▸ EXERCISE PROMPT
Your answer is to be the count alone: the number of lines in the data below where "filter" appears.

*** Opening of DATA SECTION ***

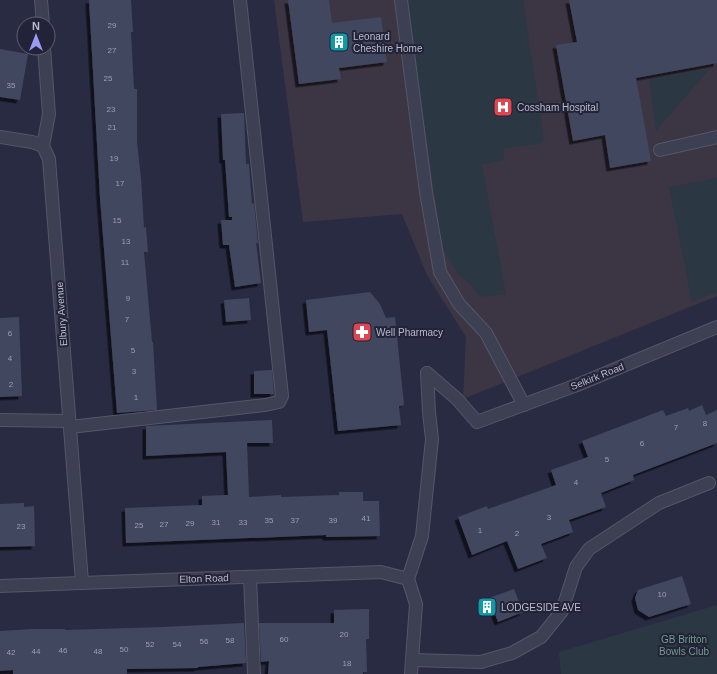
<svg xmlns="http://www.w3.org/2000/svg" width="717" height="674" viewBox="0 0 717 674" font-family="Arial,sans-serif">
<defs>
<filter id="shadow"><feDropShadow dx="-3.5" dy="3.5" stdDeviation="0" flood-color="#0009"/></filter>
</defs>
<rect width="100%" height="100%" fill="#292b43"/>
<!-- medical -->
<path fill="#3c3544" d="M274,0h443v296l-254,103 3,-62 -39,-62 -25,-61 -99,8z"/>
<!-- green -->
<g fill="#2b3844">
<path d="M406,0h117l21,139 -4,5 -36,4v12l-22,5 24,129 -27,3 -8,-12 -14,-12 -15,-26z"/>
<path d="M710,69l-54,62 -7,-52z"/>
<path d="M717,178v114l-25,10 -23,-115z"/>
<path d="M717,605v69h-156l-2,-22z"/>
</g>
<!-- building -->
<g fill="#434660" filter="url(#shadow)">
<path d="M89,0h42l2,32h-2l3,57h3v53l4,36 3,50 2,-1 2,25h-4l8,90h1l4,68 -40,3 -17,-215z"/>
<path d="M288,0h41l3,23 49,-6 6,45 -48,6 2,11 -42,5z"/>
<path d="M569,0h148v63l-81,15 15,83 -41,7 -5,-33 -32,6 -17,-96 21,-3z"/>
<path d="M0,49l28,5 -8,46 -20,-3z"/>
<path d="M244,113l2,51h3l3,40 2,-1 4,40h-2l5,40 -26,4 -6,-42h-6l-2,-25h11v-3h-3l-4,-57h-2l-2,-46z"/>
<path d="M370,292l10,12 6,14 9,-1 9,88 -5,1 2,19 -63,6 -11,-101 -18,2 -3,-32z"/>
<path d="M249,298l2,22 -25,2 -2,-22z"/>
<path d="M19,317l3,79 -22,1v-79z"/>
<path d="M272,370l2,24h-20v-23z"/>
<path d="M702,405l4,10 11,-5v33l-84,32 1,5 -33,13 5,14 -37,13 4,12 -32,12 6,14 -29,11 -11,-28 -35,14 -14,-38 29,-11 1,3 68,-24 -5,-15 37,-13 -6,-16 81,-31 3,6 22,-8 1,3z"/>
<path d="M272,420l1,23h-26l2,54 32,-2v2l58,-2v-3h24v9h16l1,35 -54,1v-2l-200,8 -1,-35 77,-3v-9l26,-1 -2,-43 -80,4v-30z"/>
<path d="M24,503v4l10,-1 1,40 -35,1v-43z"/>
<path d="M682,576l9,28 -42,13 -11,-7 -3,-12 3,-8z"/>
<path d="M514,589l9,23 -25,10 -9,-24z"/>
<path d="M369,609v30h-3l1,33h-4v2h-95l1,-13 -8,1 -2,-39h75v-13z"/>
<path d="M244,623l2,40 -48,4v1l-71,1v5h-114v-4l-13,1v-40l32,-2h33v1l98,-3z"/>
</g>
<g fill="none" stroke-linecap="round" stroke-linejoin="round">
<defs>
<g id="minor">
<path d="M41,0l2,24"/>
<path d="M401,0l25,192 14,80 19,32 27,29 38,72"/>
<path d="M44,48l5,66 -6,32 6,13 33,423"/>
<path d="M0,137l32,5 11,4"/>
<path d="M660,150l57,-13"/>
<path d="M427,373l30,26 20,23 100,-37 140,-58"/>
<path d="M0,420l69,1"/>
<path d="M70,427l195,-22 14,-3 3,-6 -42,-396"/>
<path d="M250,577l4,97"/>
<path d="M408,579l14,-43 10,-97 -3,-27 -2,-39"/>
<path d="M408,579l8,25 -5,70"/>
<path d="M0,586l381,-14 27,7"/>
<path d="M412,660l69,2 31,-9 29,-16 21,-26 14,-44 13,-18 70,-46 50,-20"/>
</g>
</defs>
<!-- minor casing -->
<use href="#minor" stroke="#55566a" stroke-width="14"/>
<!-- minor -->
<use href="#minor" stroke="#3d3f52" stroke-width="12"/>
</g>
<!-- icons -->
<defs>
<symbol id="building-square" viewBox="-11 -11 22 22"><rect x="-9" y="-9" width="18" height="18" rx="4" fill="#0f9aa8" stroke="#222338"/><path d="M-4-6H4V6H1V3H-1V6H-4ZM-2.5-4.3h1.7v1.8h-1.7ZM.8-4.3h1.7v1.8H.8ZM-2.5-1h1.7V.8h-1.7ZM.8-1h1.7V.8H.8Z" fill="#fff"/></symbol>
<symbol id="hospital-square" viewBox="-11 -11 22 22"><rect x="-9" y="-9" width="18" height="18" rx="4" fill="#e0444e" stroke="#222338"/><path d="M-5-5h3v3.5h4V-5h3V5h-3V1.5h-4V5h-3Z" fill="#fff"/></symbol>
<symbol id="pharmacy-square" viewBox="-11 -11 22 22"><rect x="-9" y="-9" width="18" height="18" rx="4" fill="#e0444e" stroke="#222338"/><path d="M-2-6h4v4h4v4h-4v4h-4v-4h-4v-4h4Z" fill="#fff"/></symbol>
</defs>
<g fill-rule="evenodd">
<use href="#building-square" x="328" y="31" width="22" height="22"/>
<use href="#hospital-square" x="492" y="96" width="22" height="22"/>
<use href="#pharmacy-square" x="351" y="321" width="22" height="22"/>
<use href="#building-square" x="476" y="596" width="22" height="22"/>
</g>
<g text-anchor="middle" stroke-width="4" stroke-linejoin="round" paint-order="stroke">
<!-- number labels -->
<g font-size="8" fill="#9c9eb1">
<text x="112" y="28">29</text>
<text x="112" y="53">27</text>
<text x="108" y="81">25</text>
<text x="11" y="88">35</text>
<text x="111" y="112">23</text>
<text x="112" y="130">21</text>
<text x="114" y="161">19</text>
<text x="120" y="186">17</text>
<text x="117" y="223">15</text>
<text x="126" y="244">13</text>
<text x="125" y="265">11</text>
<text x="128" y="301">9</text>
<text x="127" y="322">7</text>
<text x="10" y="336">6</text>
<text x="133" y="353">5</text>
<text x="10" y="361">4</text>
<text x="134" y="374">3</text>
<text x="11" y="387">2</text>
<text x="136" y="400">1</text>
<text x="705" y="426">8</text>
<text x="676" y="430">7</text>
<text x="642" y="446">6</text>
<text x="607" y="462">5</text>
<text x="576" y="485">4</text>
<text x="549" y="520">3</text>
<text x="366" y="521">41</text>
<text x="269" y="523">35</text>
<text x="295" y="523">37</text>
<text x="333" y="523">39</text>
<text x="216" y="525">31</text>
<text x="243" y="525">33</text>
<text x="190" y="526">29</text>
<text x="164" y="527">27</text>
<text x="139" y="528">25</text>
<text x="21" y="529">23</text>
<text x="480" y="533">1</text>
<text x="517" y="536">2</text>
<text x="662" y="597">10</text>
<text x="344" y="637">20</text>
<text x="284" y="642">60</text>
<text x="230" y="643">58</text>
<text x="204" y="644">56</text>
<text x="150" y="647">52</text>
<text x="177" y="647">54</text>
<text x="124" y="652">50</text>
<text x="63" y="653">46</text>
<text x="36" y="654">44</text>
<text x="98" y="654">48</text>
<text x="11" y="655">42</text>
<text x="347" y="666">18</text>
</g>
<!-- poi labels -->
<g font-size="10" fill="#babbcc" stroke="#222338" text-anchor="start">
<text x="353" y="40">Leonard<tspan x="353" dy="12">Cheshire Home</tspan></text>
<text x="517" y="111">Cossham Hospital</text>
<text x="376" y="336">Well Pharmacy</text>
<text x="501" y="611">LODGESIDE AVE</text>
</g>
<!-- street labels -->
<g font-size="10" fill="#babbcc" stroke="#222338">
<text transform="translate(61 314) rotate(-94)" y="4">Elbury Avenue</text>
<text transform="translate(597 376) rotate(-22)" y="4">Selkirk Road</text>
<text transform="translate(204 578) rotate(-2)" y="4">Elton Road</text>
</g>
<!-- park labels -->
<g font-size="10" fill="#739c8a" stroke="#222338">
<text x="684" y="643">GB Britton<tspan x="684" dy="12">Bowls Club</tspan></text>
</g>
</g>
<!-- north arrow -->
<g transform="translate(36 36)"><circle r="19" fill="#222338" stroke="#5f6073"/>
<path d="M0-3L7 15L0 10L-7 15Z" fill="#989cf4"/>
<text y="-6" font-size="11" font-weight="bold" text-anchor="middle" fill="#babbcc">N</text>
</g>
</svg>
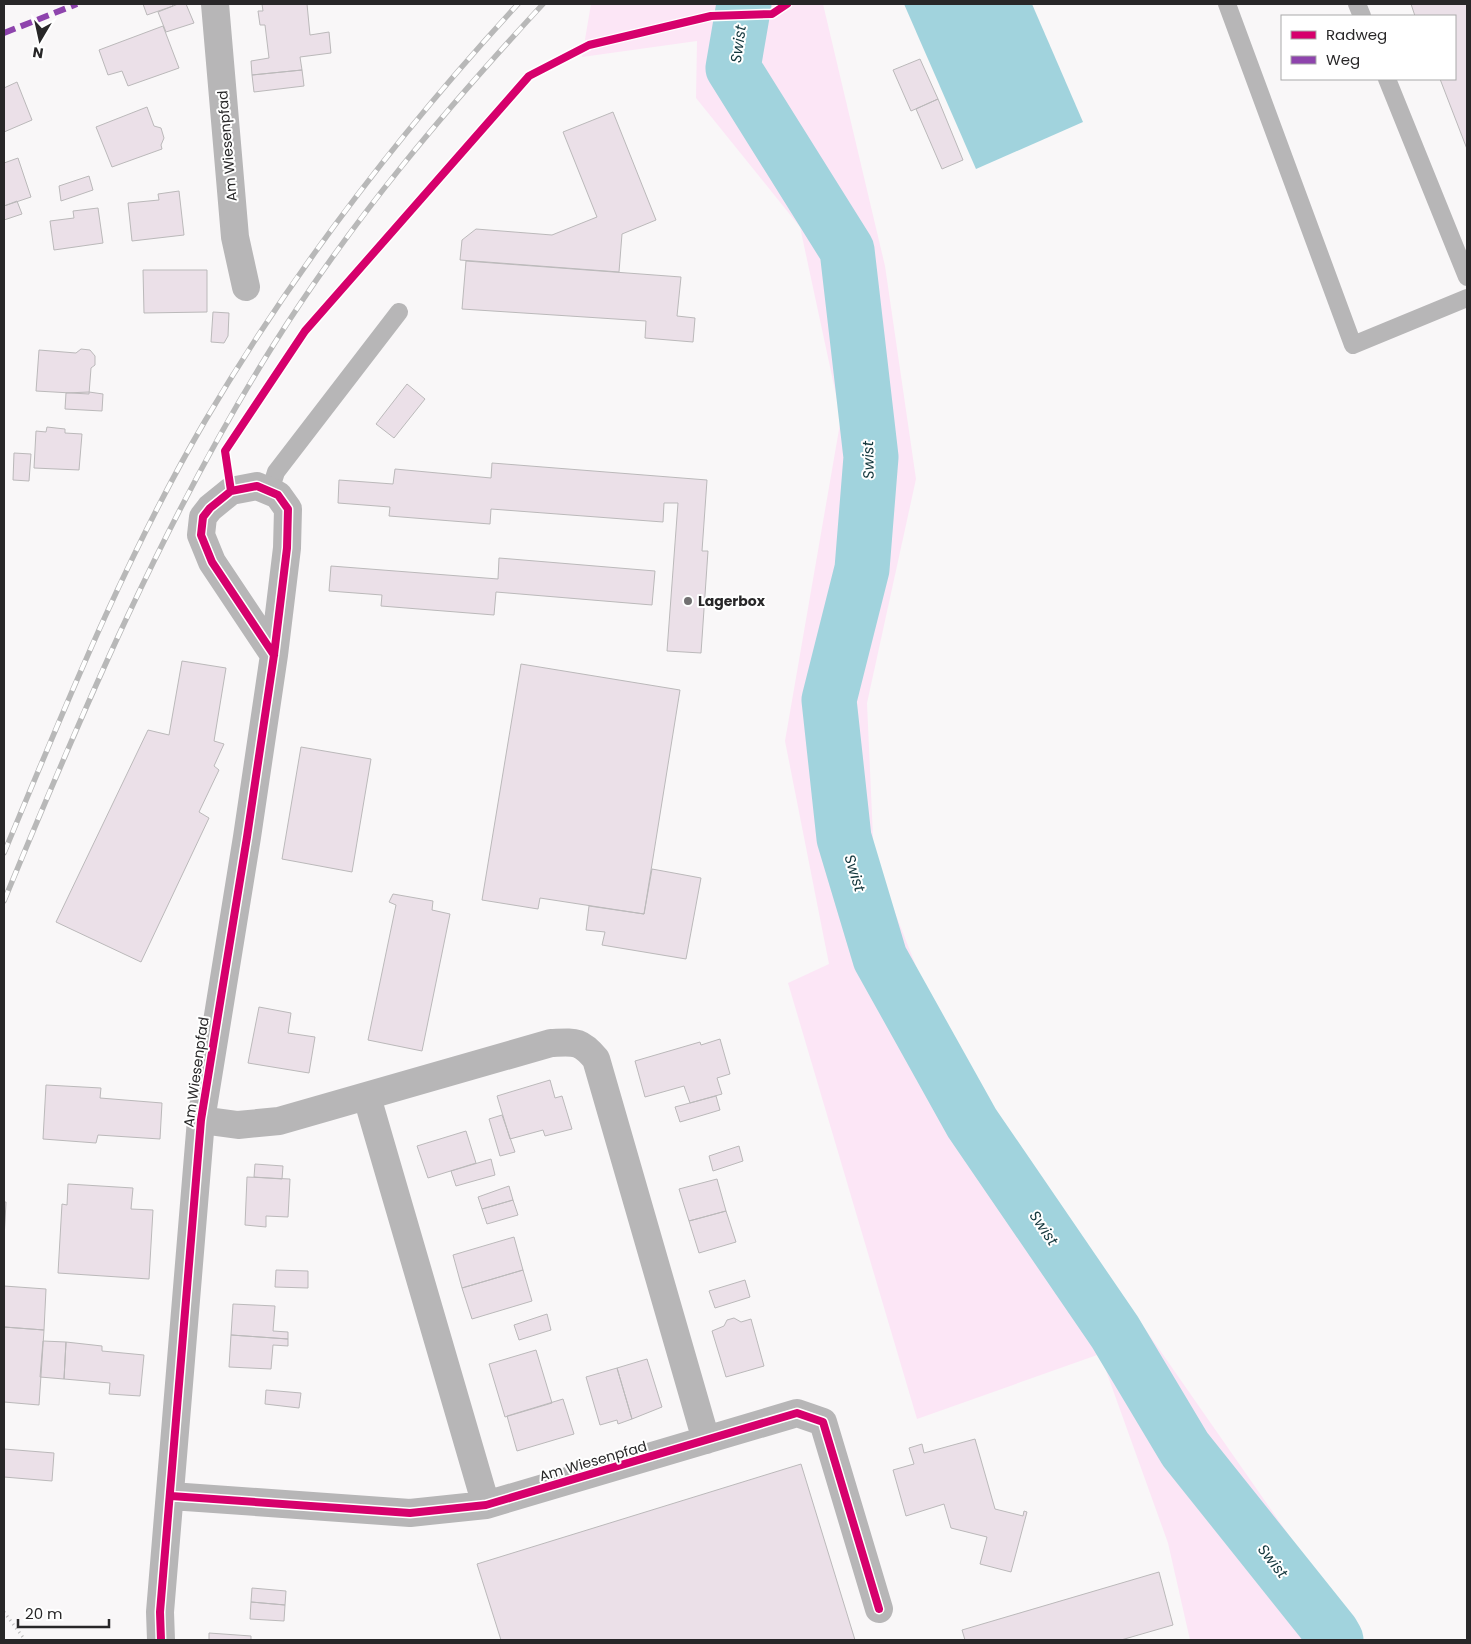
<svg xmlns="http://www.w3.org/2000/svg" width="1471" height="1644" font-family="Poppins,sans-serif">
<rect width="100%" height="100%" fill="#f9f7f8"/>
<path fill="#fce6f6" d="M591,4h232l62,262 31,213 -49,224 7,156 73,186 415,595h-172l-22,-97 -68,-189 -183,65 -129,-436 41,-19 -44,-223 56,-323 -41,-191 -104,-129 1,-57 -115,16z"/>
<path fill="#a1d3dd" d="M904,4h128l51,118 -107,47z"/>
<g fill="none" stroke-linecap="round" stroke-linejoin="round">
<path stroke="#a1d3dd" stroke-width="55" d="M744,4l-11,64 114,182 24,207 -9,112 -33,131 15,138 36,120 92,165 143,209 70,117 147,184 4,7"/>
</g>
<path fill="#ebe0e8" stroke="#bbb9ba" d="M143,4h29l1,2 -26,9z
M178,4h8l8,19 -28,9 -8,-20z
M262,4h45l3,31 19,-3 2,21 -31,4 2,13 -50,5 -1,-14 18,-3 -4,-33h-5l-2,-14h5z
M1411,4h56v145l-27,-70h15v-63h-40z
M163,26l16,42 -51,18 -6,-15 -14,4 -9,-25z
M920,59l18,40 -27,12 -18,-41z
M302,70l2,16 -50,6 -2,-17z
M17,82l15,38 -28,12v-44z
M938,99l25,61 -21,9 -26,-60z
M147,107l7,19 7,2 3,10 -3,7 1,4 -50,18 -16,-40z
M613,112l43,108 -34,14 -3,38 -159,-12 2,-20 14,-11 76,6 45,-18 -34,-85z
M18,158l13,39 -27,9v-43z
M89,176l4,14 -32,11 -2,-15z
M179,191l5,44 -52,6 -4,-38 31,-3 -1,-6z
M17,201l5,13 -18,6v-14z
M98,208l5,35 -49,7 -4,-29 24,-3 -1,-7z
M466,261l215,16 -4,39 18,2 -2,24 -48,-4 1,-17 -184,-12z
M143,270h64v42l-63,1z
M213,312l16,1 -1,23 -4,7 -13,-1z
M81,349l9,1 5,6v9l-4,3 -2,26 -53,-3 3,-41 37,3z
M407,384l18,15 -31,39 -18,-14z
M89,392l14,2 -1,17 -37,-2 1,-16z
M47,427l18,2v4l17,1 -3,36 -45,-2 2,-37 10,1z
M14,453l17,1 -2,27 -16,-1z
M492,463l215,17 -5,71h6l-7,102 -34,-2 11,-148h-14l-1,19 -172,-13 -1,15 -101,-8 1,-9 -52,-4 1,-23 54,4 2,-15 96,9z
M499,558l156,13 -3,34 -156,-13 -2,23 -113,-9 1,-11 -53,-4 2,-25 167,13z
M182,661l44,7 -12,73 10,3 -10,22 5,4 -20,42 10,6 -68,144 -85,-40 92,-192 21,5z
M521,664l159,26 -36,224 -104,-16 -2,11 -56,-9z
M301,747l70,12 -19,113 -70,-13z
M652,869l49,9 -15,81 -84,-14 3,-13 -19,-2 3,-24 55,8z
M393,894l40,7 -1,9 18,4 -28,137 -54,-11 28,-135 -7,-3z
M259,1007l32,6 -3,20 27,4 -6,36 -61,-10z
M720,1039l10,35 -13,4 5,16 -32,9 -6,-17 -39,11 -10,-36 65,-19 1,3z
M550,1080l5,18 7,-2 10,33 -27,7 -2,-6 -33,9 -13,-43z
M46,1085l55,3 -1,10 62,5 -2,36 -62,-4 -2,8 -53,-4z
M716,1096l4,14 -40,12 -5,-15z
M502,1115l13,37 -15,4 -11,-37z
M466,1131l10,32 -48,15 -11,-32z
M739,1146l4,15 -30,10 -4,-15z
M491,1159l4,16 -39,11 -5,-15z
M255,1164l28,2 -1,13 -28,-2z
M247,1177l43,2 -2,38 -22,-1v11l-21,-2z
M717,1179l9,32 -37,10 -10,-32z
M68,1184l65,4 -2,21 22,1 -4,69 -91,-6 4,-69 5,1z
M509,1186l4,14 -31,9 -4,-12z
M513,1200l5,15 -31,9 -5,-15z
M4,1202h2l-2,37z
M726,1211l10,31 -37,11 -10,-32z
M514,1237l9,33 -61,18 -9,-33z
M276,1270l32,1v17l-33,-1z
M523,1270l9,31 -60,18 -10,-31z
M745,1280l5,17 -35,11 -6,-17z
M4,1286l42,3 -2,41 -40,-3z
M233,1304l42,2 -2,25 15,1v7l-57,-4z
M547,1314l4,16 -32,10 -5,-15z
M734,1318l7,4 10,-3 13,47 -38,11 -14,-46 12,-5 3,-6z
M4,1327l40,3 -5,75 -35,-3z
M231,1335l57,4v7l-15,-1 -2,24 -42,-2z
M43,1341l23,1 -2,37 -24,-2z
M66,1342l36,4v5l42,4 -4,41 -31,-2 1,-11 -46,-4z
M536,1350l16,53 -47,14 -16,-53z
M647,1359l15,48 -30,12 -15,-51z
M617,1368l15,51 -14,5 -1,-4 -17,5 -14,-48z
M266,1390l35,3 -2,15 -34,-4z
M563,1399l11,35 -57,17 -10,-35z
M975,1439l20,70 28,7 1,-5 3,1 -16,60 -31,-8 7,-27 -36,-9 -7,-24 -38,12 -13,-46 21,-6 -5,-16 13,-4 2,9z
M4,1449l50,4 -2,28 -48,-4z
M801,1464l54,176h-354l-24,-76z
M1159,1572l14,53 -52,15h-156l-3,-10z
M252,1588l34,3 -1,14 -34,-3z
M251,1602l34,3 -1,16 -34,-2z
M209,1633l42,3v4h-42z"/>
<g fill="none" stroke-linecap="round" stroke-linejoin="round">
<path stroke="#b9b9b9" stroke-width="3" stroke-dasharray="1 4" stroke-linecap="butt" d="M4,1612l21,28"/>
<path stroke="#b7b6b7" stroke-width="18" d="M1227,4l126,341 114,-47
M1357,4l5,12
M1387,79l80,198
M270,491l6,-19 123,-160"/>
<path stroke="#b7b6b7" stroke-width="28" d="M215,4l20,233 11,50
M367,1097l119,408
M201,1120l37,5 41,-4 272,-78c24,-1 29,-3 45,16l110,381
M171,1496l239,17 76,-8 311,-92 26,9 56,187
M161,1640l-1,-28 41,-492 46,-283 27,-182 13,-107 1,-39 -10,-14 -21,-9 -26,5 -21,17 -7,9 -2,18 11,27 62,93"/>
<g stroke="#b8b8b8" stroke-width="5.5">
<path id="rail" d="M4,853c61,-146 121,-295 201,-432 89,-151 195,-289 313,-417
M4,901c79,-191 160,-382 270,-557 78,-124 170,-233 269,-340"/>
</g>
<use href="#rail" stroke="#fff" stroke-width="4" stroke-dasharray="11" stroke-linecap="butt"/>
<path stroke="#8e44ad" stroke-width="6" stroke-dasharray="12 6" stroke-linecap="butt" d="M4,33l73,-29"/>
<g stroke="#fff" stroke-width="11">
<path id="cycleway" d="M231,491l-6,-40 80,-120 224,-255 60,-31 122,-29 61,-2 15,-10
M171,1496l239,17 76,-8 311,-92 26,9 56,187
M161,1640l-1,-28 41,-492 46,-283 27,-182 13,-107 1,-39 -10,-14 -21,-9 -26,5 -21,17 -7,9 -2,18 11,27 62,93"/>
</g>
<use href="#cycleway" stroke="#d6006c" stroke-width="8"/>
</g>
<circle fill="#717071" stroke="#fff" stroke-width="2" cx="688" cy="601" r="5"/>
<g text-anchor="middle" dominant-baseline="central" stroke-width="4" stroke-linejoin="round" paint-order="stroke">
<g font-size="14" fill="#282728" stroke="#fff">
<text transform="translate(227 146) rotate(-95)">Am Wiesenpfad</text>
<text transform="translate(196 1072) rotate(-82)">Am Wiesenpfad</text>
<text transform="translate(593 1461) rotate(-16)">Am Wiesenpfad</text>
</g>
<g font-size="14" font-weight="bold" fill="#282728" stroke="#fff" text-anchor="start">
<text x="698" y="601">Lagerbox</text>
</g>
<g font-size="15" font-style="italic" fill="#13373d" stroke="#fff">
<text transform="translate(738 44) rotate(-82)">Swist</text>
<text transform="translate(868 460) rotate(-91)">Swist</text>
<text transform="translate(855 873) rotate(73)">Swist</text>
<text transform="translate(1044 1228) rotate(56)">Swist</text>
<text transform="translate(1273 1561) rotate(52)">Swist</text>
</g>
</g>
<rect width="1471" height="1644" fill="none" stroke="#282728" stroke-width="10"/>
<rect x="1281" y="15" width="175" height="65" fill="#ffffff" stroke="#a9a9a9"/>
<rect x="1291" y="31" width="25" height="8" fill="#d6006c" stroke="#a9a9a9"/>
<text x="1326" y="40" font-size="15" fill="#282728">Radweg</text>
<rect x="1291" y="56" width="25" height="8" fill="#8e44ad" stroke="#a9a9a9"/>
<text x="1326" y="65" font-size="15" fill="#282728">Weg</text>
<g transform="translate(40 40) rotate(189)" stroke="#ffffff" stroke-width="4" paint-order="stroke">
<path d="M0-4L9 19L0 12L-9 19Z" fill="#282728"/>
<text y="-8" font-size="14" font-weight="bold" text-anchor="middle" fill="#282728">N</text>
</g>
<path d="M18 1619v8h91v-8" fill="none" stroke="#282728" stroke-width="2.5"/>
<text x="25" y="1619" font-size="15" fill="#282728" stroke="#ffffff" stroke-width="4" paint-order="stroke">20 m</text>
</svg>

*** Close of DATA SECTION ***

▸ TASK RESULT
2